Relatives and residents watched from a distance as police sealed off the area before exhuming the remains.

“We have also extracted a confession from him and recoded statements from several witnesses,” Kamau said.

He told the court that they had also visited the scenes where the murders occurred and the suspect re-enacted how he carried out the crimes.

Following his arrest two month ago, a statement from the Directorate of Criminal Investigations said Wanjala brutally murdered five girls after assaulting and defiling them.

The DCI statement said the minors, all aged between the age of 10 and 15, were lured by the suspect from different locations within Moi’s Bridge, before being taken to secluded areas where he defiled and strangled them.

The DCI added that the suspect gave account of how he killed the five girls.

"In a chilling confession by the killer who took detectives on a re-enactment of how he executed his missions, he gave a blow-by-blow account of how he took away the lives of Linda Cherono, 13, Mary Elusa, 14, Grace Njeri, 12, Stacy Nabiso, 10 and Lucy Wanjiru, 15, after defiling them," DCI explained in the statement.

The pedophile led detectives to the scene of every murder he had committed, where remains of the murdered minors had earlier been recovered.

He was dressed in a PPE along with several officers so as to conceal him from angry mobs who bayed for his blood.

“It’s shocking that a human being can do this to children.

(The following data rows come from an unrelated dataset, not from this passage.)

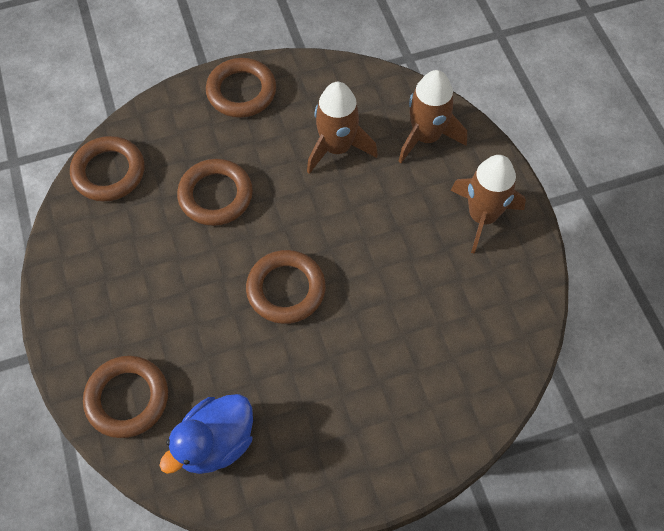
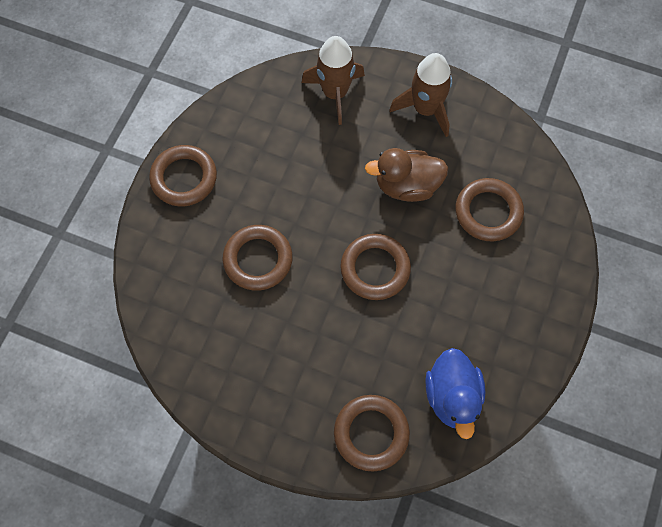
camera: 50 degrees left, 5 degrees up
brown ring [70,136,145,202] -> brown ring moved to [455,178,524,241]
brown rocket [307,82,378,174] -> none
none -> brown duck [365,148,448,202]

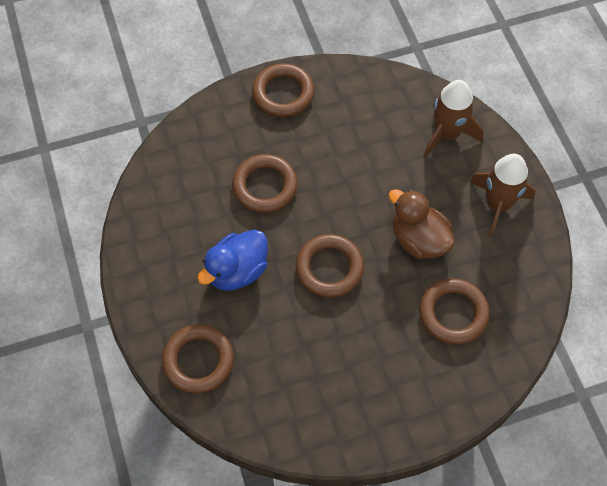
camera: 50 degrees right, 5 degrees down
blue duck [425,348,485,439] -> blue duck moved to [197,230,268,291]

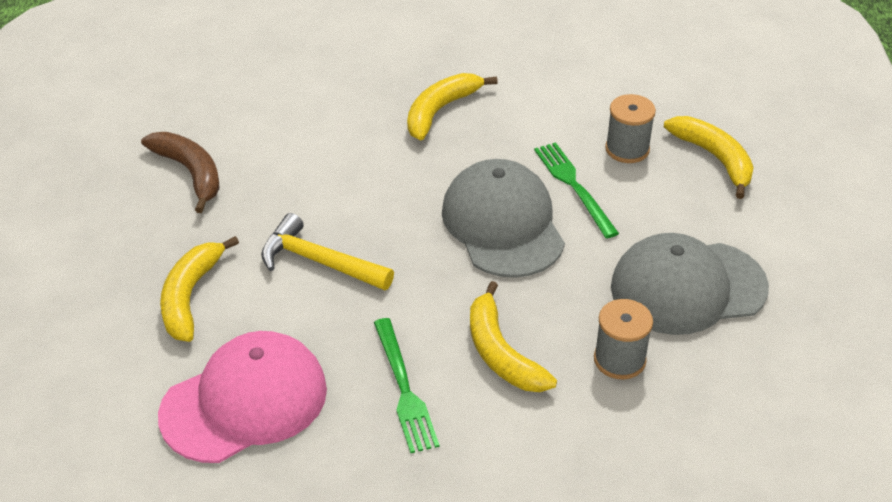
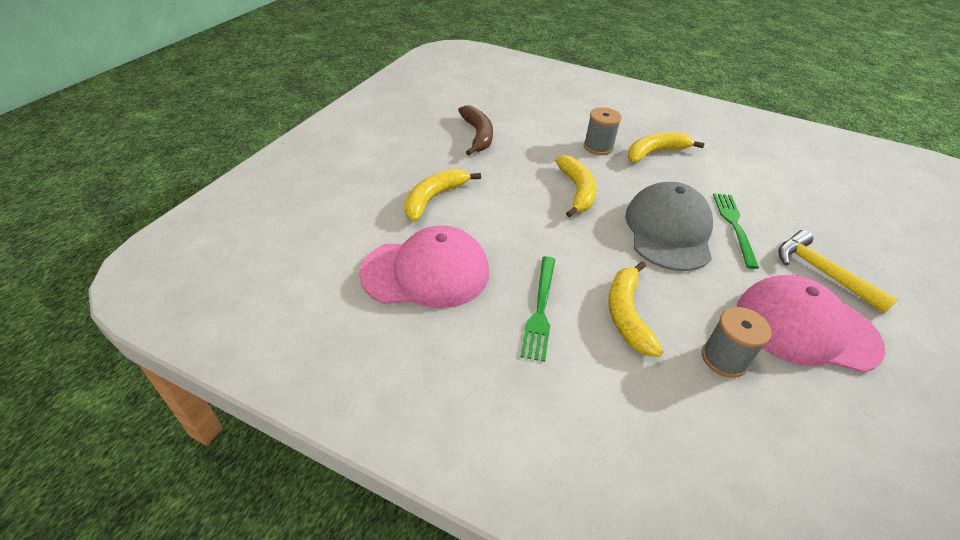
camera: 25 degrees right, 0 degrees up
yellow hammer [261,213,394,290] -> yellow hammer moved to [778,230,898,313]
grey spool [605,94,656,163] -> grey spool moved to [584,107,622,155]
grey cap [611,233,769,335] -> pink cap [737,275,886,373]
yellow banana [664,116,754,199] -> yellow banana moved to [555,155,596,218]

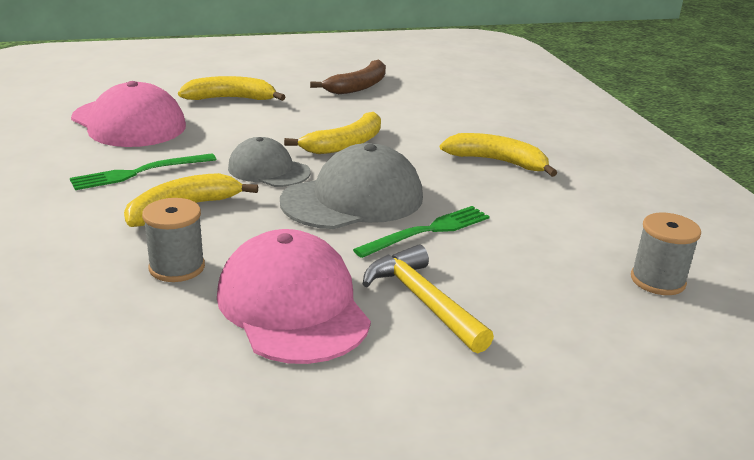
camera: 50 degrees right, 15 degrees down
grey spool [584,107,622,155] -> grey spool moved to [631,213,701,295]
yellow hammer [778,230,898,313] -> yellow hammer turned 45 degrees counterclockwise [363,245,494,353]
none -> grey cap [228,137,311,187]

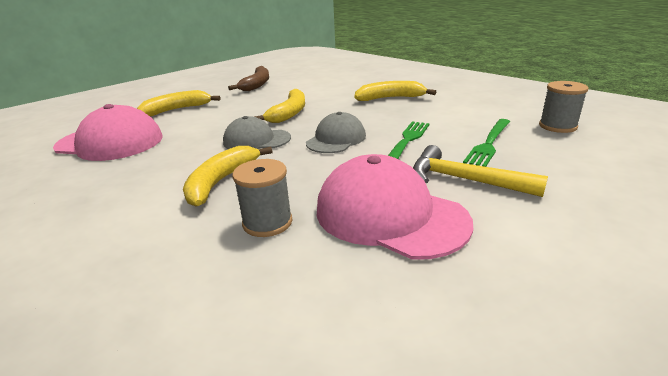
camera: 25 degrees left, 0 degrees up
green fork [70,153,216,190] -> green fork moved to [463,119,510,167]
grey cap [280,143,423,229] -> grey cap [306,112,366,153], size x0.62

We are however pleased that he has been arrested to face the law,” said a resident of Moi’s Bridge Lenah Kemboi.

Police said in one of the killings, Cherono’s decomposing body was found on June 15, 2021, near Baharini Dam, after she went missing a few days earlier.

In an incident that sparked protests along the busy Eldoret - Kitale highway, Cherono’s decomposing body was found half dressed in a bush, with signs of strangulation, defilement and physical injuries visible.

DCI explained that the modus operandi of the pedophile was replicated in all the other four murders where the victims were first defiled before being strangled to death and left in the bushes to be devoured by wild animals.

In two other instances, the lifeless bodies of the victims were stashed in gunny-bags covered with vegetables and left to rot away in the bushes.

During the re-enactment, homicide detectives augmented by their scenes of crime and photographic and acoustics counterparts documented forensically each of the five murder scenes, as the executioner demonstrated how he did it.

Further forensic analysis at the DCI forensic lab, positively connected the suspect to the murder of the minors.

He  had on diverse dates in 2018, defiled two minors in Kibwezi and upon being arraigned in court was released on bond.

After his release he went into hiding prompting a warrants of arrest to be issued against him by the Makindu law courts.

This Moi’s Bridge murder puzzle was cracked after homicide sleuths based at DCI headquarters, traveled to Eldoret West and took over the various case files regarding the defilement and killings of the girls.